Face à ce foisonnement, le CGEDD estime que "le bilan de ces interventions sur le parc privé s'avère limité au regard des objectifs nationaux d'origine, en particulier en matière de lutte contre la vacance, dont l'Anah a abandonné le régime d'aide en 2011". Ce constat rejoint celui de la Cour des comptes sur les politiques du logement en Ile-de-France, la région de loin la plus tendue en matière de logement (voir notre article ci-contre du 9 avril 2015). La Cour pointait ainsi l'absence de résultats dans la lutte contre la vacance, malgré les campagnes de mobilisation et les efforts de repérage des logements susceptibles d'entrer dans les dispositifs.

... pour des résultats décevants

Pour expliquer ces résultats médiocres, le CGEDD évoque plusieurs facteurs : la méconnaissance des dispositifs, la complexité des barèmes de loyers (afin de limiter les effets d'aubaine) ou encore un montant du "loyer social dérogatoire" parfois très proche du niveau des loyers intermédiaires. La limite est également d'ordre budgétaire, car "pour être attractives et efficaces, les aides impliquent un coût élevé pour la collectivité". Du coup, l'impact de l'aide fiscale mise en place s'en trouve fortement atténué.
L'expertise du CGEDD passe également en revue trois dispositifs de collectivités - Grenoble-Alpes-Métropole (Loca++), Grand Lyon (Louez malin) et Paris (Multiloc) -, avec des résultats tout aussi mitigés. Il en est de même pour la proposition de la Fnaim (Fédération nationale de l'immobilier) de mise en place d'un "bail solidaire", à partir de diverses expériences en cours. Les dispositifs de collectivités n'atteignent en effet que partiellement leurs objectifs initiaux et pâtissent du retrait progressif de l'Anah, dans la mesure où ils sont souvent conçus en complément des aides de cette dernière.

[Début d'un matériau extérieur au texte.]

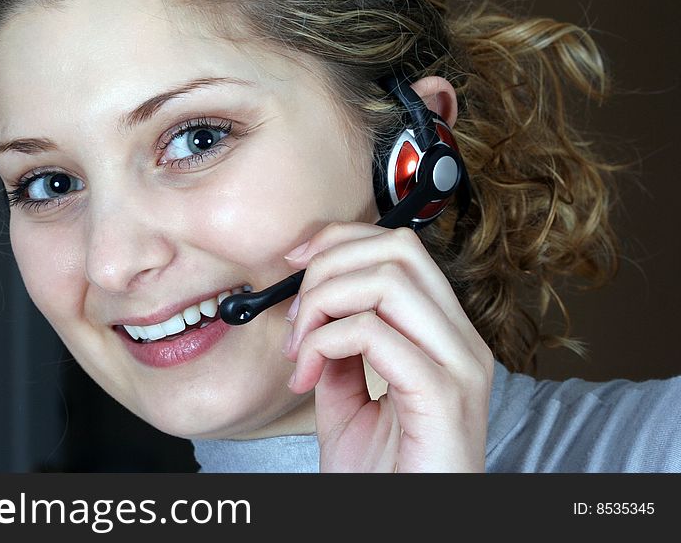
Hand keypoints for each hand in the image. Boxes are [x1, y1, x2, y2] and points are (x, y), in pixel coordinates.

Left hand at [282, 222, 493, 471]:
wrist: (404, 524)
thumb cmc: (383, 473)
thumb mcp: (349, 397)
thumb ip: (340, 346)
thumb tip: (314, 305)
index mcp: (444, 335)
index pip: (401, 248)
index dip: (341, 239)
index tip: (294, 262)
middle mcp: (461, 341)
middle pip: (397, 250)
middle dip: (327, 267)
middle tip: (293, 315)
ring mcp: (459, 367)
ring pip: (387, 280)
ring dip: (321, 304)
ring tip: (299, 350)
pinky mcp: (443, 397)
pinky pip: (374, 334)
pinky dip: (326, 343)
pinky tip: (308, 375)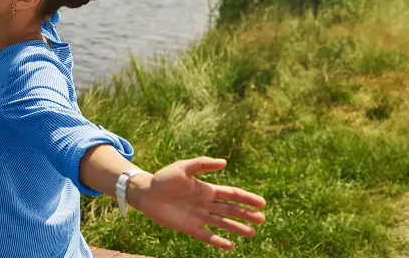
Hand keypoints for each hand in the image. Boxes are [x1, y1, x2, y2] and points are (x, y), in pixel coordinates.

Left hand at [127, 157, 266, 249]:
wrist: (146, 193)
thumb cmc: (163, 178)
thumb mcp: (183, 167)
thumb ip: (202, 164)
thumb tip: (224, 162)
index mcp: (207, 189)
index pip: (232, 194)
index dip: (247, 198)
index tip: (262, 203)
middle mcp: (206, 204)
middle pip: (231, 210)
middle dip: (246, 214)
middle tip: (262, 219)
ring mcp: (199, 216)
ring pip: (222, 223)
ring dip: (237, 228)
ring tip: (252, 233)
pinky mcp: (189, 227)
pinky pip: (207, 236)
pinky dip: (218, 241)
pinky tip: (230, 246)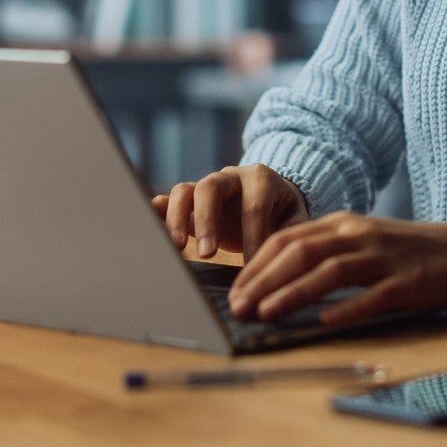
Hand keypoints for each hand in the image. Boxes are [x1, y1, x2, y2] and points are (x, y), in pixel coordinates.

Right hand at [150, 164, 308, 261]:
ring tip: (176, 248)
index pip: (253, 206)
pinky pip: (168, 199)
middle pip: (211, 187)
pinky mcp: (189, 201)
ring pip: (184, 191)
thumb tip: (281, 260)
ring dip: (177, 218)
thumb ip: (290, 233)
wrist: (271, 195)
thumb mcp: (296, 218)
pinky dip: (157, 211)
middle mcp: (229, 177)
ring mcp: (205, 186)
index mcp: (260, 179)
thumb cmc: (283, 211)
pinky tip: (150, 230)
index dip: (252, 237)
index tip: (252, 268)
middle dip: (207, 221)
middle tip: (208, 254)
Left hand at [227, 213, 446, 326]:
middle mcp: (359, 234)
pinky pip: (371, 296)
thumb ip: (328, 252)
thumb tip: (280, 277)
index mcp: (344, 223)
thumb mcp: (364, 240)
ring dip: (293, 292)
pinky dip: (346, 308)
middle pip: (300, 252)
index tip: (235, 288)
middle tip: (238, 305)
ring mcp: (383, 257)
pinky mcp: (406, 282)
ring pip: (329, 271)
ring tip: (266, 312)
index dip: (257, 263)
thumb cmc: (410, 251)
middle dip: (264, 279)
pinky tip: (325, 322)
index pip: (288, 238)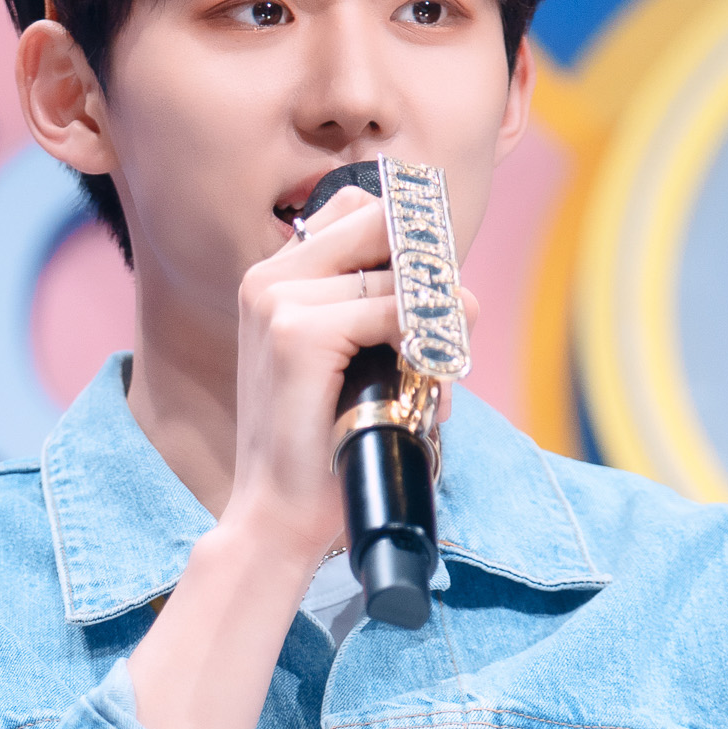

Repenser complètement le système

De ce survol, le CGEDD conclut que "la mise en œuvre de ces dispositifs ne garantit pas une efficacité satisfaisante. Dans la plupart des cas, celle-ci est d'ailleurs insuffisamment évaluée aussi bien ex ante qu'ex post". Le rapport ne se contente toutefois pas de critiquer, mais formule aussi plusieurs propositions.
Le rapport propose ainsi un scénario "ciblant le logement intermédiaire en zone tendue, s'appuyant sur un conventionnement sans travaux rénové". En pratique, cela suppose de renoncer au bail solidaire traditionnel, au moins dans les zones tendues. L'idée directrice est en effet de remplacer ce dernier par "un régime fiscal plus simple et plus lisible privilégiant les opérations programmées". La CGEDD préconise également de renforcer le contrôle et l'évaluation.